DATA FOR THIS EXERCISE =
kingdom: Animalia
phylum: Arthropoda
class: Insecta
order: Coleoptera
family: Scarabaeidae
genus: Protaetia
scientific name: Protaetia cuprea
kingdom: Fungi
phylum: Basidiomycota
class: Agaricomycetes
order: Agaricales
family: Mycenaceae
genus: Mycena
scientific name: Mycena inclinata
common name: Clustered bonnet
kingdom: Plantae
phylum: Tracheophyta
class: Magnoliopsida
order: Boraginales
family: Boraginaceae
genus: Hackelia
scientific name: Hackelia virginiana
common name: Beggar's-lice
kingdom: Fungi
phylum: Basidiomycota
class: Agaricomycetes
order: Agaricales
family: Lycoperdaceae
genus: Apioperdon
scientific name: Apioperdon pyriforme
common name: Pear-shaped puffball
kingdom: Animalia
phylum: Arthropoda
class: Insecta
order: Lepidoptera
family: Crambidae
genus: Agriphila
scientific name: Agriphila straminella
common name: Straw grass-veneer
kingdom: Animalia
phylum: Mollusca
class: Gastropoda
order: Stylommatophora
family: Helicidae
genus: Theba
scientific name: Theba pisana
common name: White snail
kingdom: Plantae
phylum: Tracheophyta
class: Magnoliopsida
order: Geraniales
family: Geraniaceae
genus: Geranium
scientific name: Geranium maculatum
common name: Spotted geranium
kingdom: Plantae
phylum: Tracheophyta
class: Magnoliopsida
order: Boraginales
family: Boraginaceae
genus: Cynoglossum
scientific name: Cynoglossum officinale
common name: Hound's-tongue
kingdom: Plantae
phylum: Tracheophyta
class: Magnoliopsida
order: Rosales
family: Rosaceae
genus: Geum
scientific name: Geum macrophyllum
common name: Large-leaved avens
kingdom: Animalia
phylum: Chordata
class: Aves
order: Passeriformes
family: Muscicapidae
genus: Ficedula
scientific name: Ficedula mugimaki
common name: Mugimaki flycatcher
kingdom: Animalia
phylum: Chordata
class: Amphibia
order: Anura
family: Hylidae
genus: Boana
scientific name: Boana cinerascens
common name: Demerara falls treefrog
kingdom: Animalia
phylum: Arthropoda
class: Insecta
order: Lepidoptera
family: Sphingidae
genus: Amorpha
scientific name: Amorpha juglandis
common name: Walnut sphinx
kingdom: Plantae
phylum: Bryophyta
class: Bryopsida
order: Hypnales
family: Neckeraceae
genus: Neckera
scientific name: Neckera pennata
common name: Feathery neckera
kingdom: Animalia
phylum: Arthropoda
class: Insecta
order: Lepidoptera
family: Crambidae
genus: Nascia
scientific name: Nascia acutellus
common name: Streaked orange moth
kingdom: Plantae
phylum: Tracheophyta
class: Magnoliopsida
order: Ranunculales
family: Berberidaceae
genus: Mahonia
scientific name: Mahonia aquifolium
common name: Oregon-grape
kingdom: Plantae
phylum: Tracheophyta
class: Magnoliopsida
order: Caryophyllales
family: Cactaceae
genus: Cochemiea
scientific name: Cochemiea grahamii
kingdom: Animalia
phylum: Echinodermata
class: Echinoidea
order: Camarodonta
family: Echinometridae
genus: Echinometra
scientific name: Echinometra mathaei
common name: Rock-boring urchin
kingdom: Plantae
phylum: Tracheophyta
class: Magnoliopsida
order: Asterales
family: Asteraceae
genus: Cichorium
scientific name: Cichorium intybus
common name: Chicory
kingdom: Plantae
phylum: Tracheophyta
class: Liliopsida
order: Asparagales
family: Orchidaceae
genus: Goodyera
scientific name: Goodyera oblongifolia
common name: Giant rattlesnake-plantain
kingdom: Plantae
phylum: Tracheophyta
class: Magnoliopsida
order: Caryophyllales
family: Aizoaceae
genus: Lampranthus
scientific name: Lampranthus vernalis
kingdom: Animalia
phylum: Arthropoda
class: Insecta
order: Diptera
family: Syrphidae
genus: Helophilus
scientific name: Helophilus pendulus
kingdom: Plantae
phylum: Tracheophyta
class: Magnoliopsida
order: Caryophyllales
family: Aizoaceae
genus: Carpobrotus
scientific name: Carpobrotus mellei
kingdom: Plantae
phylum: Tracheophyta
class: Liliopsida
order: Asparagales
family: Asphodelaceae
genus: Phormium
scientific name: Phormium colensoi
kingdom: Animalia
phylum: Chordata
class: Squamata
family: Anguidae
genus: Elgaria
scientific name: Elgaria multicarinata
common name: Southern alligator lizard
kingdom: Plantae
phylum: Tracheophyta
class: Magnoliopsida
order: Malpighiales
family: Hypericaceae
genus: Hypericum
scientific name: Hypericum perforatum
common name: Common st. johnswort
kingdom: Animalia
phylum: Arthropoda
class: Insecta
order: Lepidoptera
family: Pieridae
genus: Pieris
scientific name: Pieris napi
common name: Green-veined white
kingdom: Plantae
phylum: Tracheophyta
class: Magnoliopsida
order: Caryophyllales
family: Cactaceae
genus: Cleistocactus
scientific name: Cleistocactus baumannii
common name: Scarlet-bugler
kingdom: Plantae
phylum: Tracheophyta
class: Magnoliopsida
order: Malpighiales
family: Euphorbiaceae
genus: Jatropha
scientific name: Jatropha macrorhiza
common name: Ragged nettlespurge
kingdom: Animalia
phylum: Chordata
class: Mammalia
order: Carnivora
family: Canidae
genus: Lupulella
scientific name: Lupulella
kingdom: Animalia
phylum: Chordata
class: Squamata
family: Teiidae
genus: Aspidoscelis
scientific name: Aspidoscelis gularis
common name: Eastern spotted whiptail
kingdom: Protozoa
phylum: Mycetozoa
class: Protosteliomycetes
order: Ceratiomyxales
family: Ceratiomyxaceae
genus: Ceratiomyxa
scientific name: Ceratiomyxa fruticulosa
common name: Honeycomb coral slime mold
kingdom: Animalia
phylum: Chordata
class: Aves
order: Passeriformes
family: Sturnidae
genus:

GIVEN REQUEST =
Turn every line of the listing above into a numbered list, leaving out any blank lines.

SOLUTION =
1. kingdom: Animalia
2. phylum: Arthropoda
3. class: Insecta
4. order: Coleoptera
5. family: Scarabaeidae
6. genus: Protaetia
7. scientific name: Protaetia cuprea
8. kingdom: Fungi
9. phylum: Basidiomycota
10. class: Agaricomycetes
11. order: Agaricales
12. family: Mycenaceae
13. genus: Mycena
14. scientific name: Mycena inclinata
15. common name: Clustered bonnet
16. kingdom: Plantae
17. phylum: Tracheophyta
18. class: Magnoliopsida
19. order: Boraginales
20. family: Boraginaceae
21. genus: Hackelia
22. scientific name: Hackelia virginiana
23. common name: Beggar's-lice
24. kingdom: Fungi
25. phylum: Basidiomycota
26. class: Agaricomycetes
27. order: Agaricales
28. family: Lycoperdaceae
29. genus: Apioperdon
30. scientific name: Apioperdon pyriforme
31. common name: Pear-shaped puffball
32. kingdom: Animalia
33. phylum: Arthropoda
34. class: Insecta
35. order: Lepidoptera
36. family: Crambidae
37. genus: Agriphila
38. scientific name: Agriphila straminella
39. common name: Straw grass-veneer
40. kingdom: Animalia
41. phylum: Mollusca
42. class: Gastropoda
43. order: Stylommatophora
44. family: Helicidae
45. genus: Theba
46. scientific name: Theba pisana
47. common name: White snail
48. kingdom: Plantae
49. phylum: Tracheophyta
50. class: Magnoliopsida
51. order: Geraniales
52. family: Geraniaceae
53. genus: Geranium
54. scientific name: Geranium maculatum
55. common name: Spotted geranium
56. kingdom: Plantae
57. phylum: Tracheophyta
58. class: Magnoliopsida
59. order: Boraginales
60. family: Boraginaceae
61. genus: Cynoglossum
62. scientific name: Cynoglossum officinale
63. common name: Hound's-tongue
64. kingdom: Plantae
65. phylum: Tracheophyta
66. class: Magnoliopsida
67. order: Rosales
68. family: Rosaceae
69. genus: Geum
70. scientific name: Geum macrophyllum
71. common name: Large-leaved avens
72. kingdom: Animalia
73. phylum: Chordata
74. class: Aves
75. order: Passeriformes
76. family: Muscicapidae
77. genus: Ficedula
78. scientific name: Ficedula mugimaki
79. common name: Mugimaki flycatcher
80. kingdom: Animalia
81. phylum: Chordata
82. class: Amphibia
83. order: Anura
84. family: Hylidae
85. genus: Boana
86. scientific name: Boana cinerascens
87. common name: Demerara falls treefrog
88. kingdom: Animalia
89. phylum: Arthropoda
90. class: Insecta
91. order: Lepidoptera
92. family: Sphingidae
93. genus: Amorpha
94. scientific name: Amorpha juglandis
95. common name: Walnut sphinx
96. kingdom: Plantae
97. phylum: Bryophyta
98. class: Bryopsida
99. order: Hypnales
100. family: Neckeraceae
101. genus: Neckera
102. scientific name: Neckera pennata
103. common name: Feathery neckera
104. kingdom: Animalia
105. phylum: Arthropoda
106. class: Insecta
107. order: Lepidoptera
108. family: Crambidae
109. genus: Nascia
110. scientific name: Nascia acutellus
111. common name: Streaked orange moth
112. kingdom: Plantae
113. phylum: Tracheophyta
114. class: Magnoliopsida
115. order: Ranunculales
116. family: Berberidaceae
117. genus: Mahonia
118. scientific name: Mahonia aquifolium
119. common name: Oregon-grape
120. kingdom: Plantae
121. phylum: Tracheophyta
122. class: Magnoliopsida
123. order: Caryophyllales
124. family: Cactaceae
125. genus: Cochemiea
126. scientific name: Cochemiea grahamii
127. kingdom: Animalia
128. phylum: Echinodermata
129. class: Echinoidea
130. order: Camarodonta
131. family: Echinometridae
132. genus: Echinometra
133. scientific name: Echinometra mathaei
134. common name: Rock-boring urchin
135. kingdom: Plantae
136. phylum: Tracheophyta
137. class: Magnoliopsida
138. order: Asterales
139. family: Asteraceae
140. genus: Cichorium
141. scientific name: Cichorium intybus
142. common name: Chicory
143. kingdom: Plantae
144. phylum: Tracheophyta
145. class: Liliopsida
146. order: Asparagales
147. family: Orchidaceae
148. genus: Goodyera
149. scientific name: Goodyera oblongifolia
150. common name: Giant rattlesnake-plantain
151. kingdom: Plantae
152. phylum: Tracheophyta
153. class: Magnoliopsida
154. order: Caryophyllales
155. family: Aizoaceae
156. genus: Lampranthus
157. scientific name: Lampranthus vernalis
158. kingdom: Animalia
159. phylum: Arthropoda
160. class: Insecta
161. order: Diptera
162. family: Syrphidae
163. genus: Helophilus
164. scientific name: Helophilus pendulus
165. kingdom: Plantae
166. phylum: Tracheophyta
167. class: Magnoliopsida
168. order: Caryophyllales
169. family: Aizoaceae
170. genus: Carpobrotus
171. scientific name: Carpobrotus mellei
172. kingdom: Plantae
173. phylum: Tracheophyta
174. class: Liliopsida
175. order: Asparagales
176. family: Asphodelaceae
177. genus: Phormium
178. scientific name: Phormium colensoi
179. kingdom: Animalia
180. phylum: Chordata
181. class: Squamata
182. family: Anguidae
183. genus: Elgaria
184. scientific name: Elgaria multicarinata
185. common name: Southern alligator lizard
186. kingdom: Plantae
187. phylum: Tracheophyta
188. class: Magnoliopsida
189. order: Malpighiales
190. family: Hypericaceae
191. genus: Hypericum
192. scientific name: Hypericum perforatum
193. common name: Common st. johnswort
194. kingdom: Animalia
195. phylum: Arthropoda
196. class: Insecta
197. order: Lepidoptera
198. family: Pieridae
199. genus: Pieris
200. scientific name: Pieris napi
201. common name: Green-veined white
202. kingdom: Plantae
203. phylum: Tracheophyta
204. class: Magnoliopsida
205. order: Caryophyllales
206. family: Cactaceae
207. genus: Cleistocactus
208. scientific name: Cleistocactus baumannii
209. common name: Scarlet-bugler
210. kingdom: Plantae
211. phylum: Tracheophyta
212. class: Magnoliopsida
213. order: Malpighiales
214. family: Euphorbiaceae
215. genus: Jatropha
216. scientific name: Jatropha macrorhiza
217. common name: Ragged nettlespurge
218. kingdom: Animalia
219. phylum: Chordata
220. class: Mammalia
221. order: Carnivora
222. family: Canidae
223. genus: Lupulella
224. scientific name: Lupulella
225. kingdom: Animalia
226. phylum: Chordata
227. class: Squamata
228. family: Teiidae
229. genus: Aspidoscelis
230. scientific name: Aspidoscelis gularis
231. common name: Eastern spotted whiptail
232. kingdom: Protozoa
233. phylum: Mycetozoa
234. class: Protosteliomycetes
235. order: Ceratiomyxales
236. family: Ceratiomyxaceae
237. genus: Ceratiomyxa
238. scientific name: Ceratiomyxa fruticulosa
239. common name: Honeycomb coral slime mold
240. kingdom: Animalia
241. phylum: Chordata
242. class: Aves
243. order: Passeriformes
244. family: Sturnidae
245. genus:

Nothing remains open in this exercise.